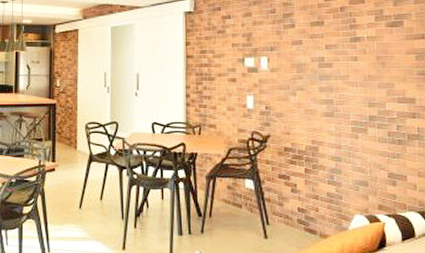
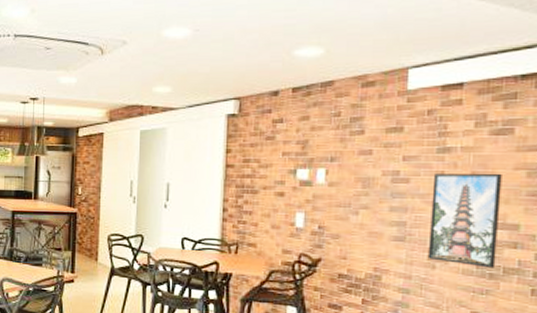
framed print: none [349,57,402,135] -> present [427,173,502,268]

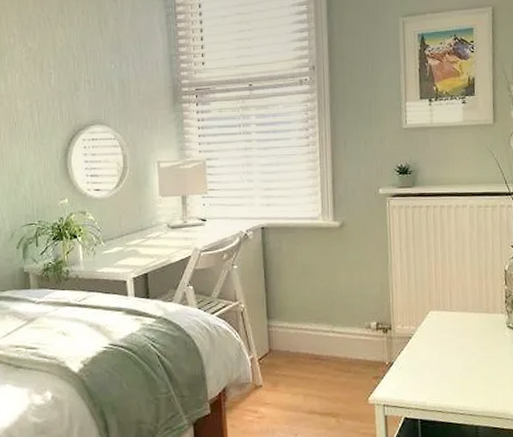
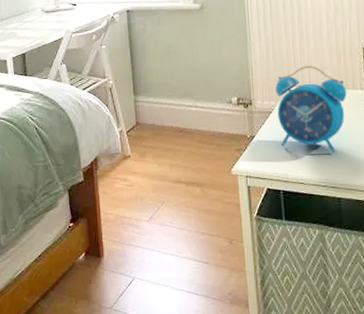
alarm clock: none [416,289,487,379] -> present [275,66,347,152]

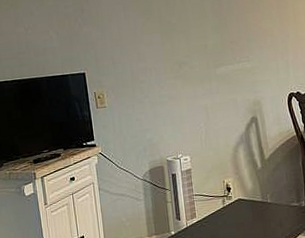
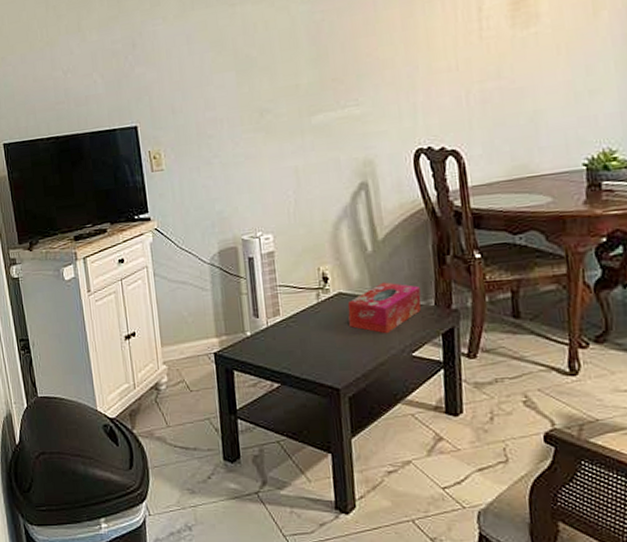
tissue box: none [245,190,296,229] -> present [347,282,422,334]

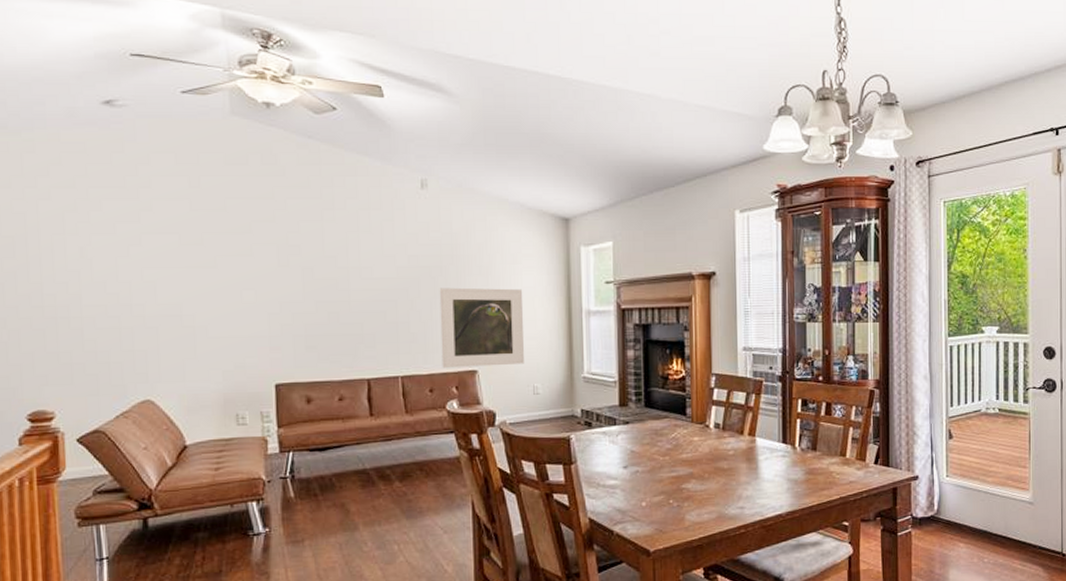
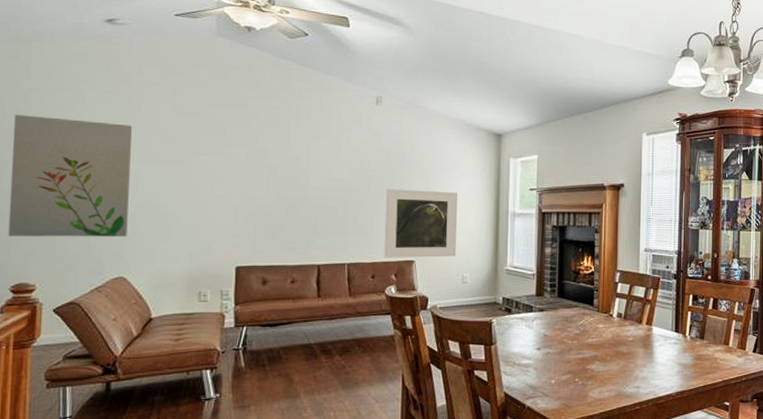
wall art: none [11,218,150,358] -> present [8,115,132,237]

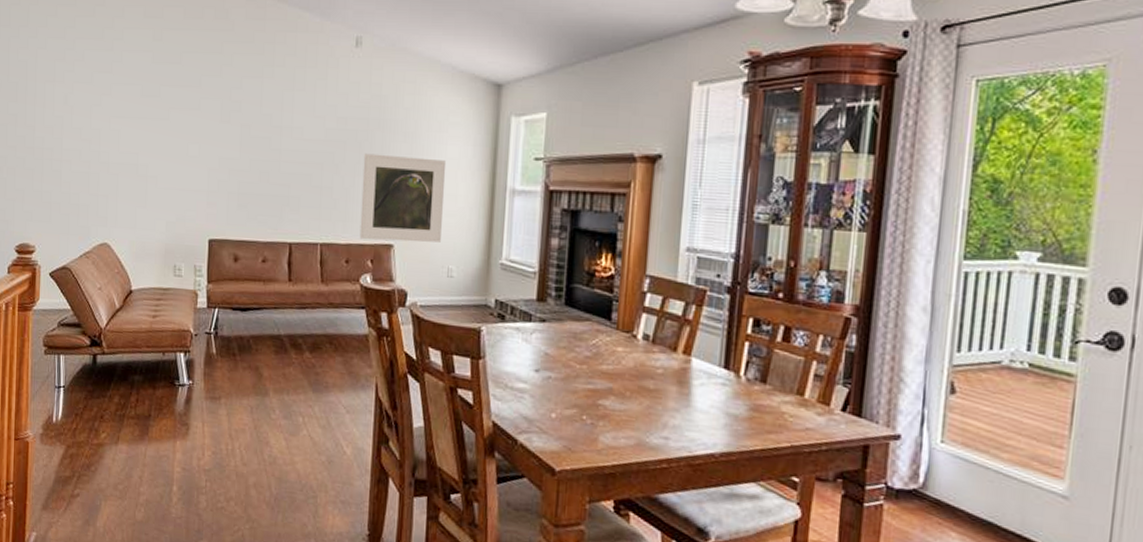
wall art: present [8,115,132,237] -> none [13,65,115,200]

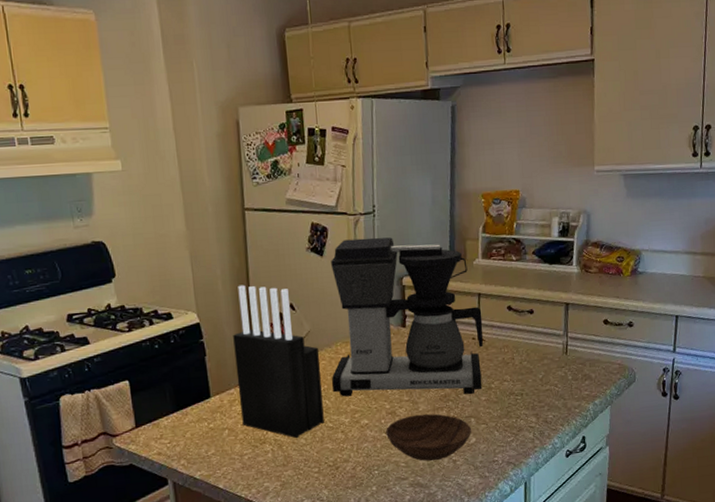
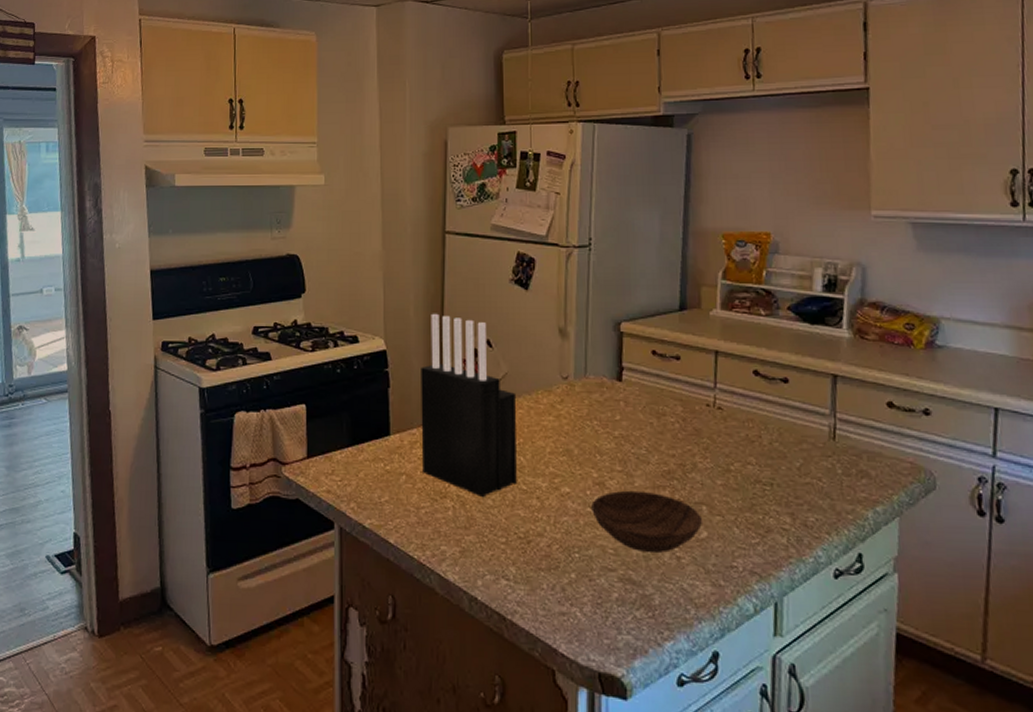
coffee maker: present [331,237,484,397] -> none [529,274,721,476]

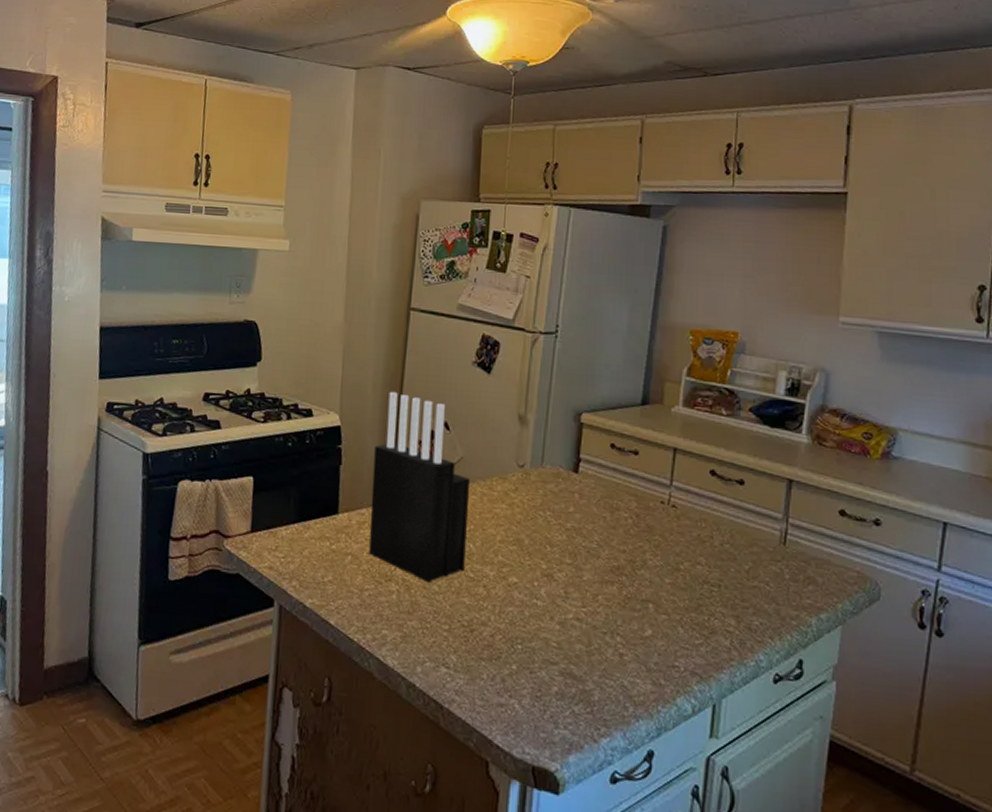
bowl: present [591,490,703,553] -> none [538,583,649,649]

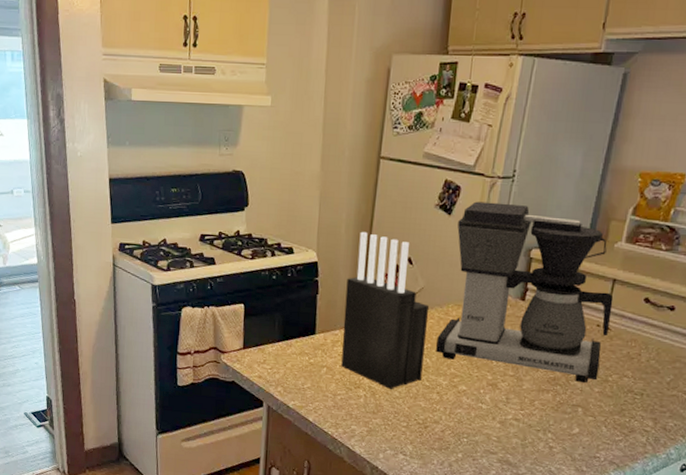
coffee maker: none [480,359,676,573] -> present [436,201,614,384]

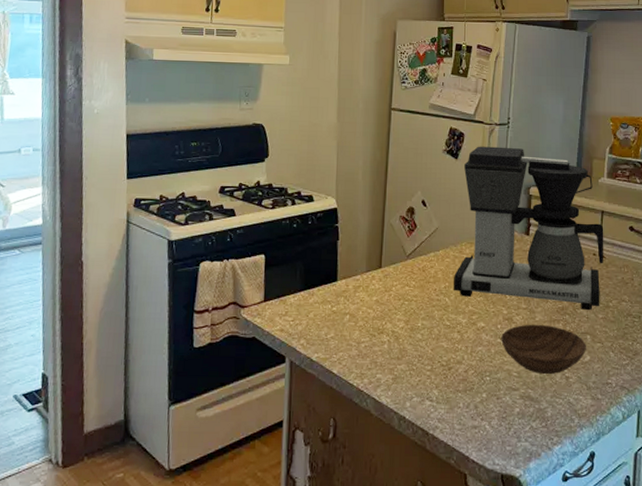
knife block: present [341,231,430,389] -> none [363,177,445,332]
bowl: none [482,391,577,443] -> present [501,324,587,374]

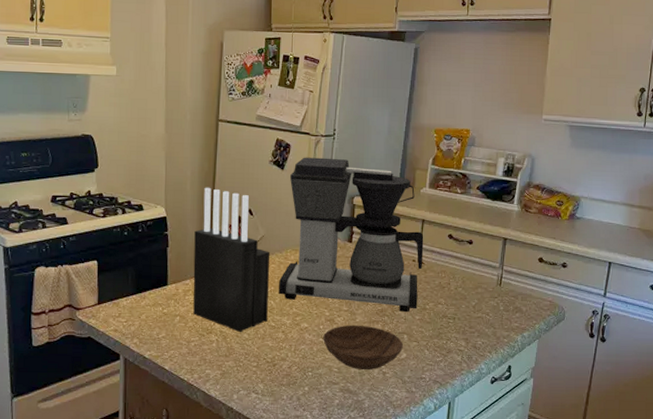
knife block: none [363,177,445,332] -> present [193,187,271,332]

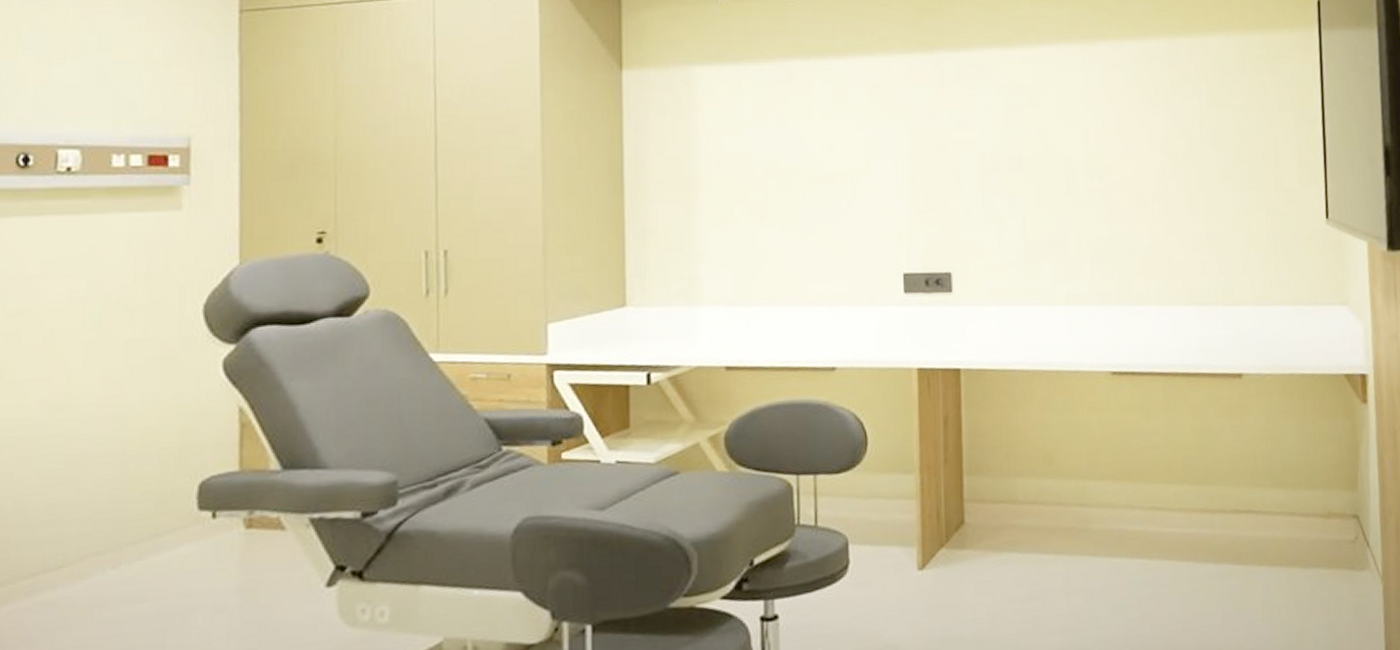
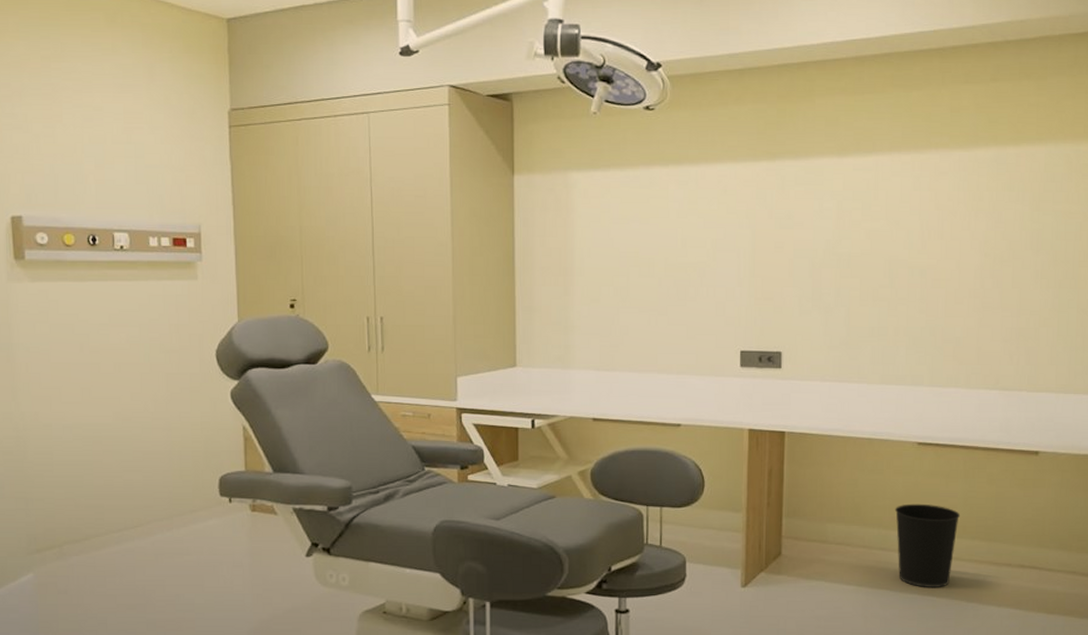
wastebasket: none [1091,445,1166,548] -> present [894,503,961,587]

- _EXERCISE_
All the records need to be set down word for word, with the images left out.

- _SOLUTION TO THE EXERCISE_
framed print: none [349,57,402,135] -> present [427,173,502,268]

alarm clock: none [416,289,487,379] -> present [275,66,347,152]

tissue box: none [245,190,296,229] -> present [347,282,422,334]

wall art: none [11,218,150,358] -> present [8,115,132,237]

wall art: present [8,115,132,237] -> none [13,65,115,200]

coffee maker: present [331,237,484,397] -> none [529,274,721,476]

bowl: present [591,490,703,553] -> none [538,583,649,649]

coffee maker: none [480,359,676,573] -> present [436,201,614,384]

knife block: present [341,231,430,389] -> none [363,177,445,332]
bowl: none [482,391,577,443] -> present [501,324,587,374]

knife block: none [363,177,445,332] -> present [193,187,271,332]

wastebasket: none [1091,445,1166,548] -> present [894,503,961,587]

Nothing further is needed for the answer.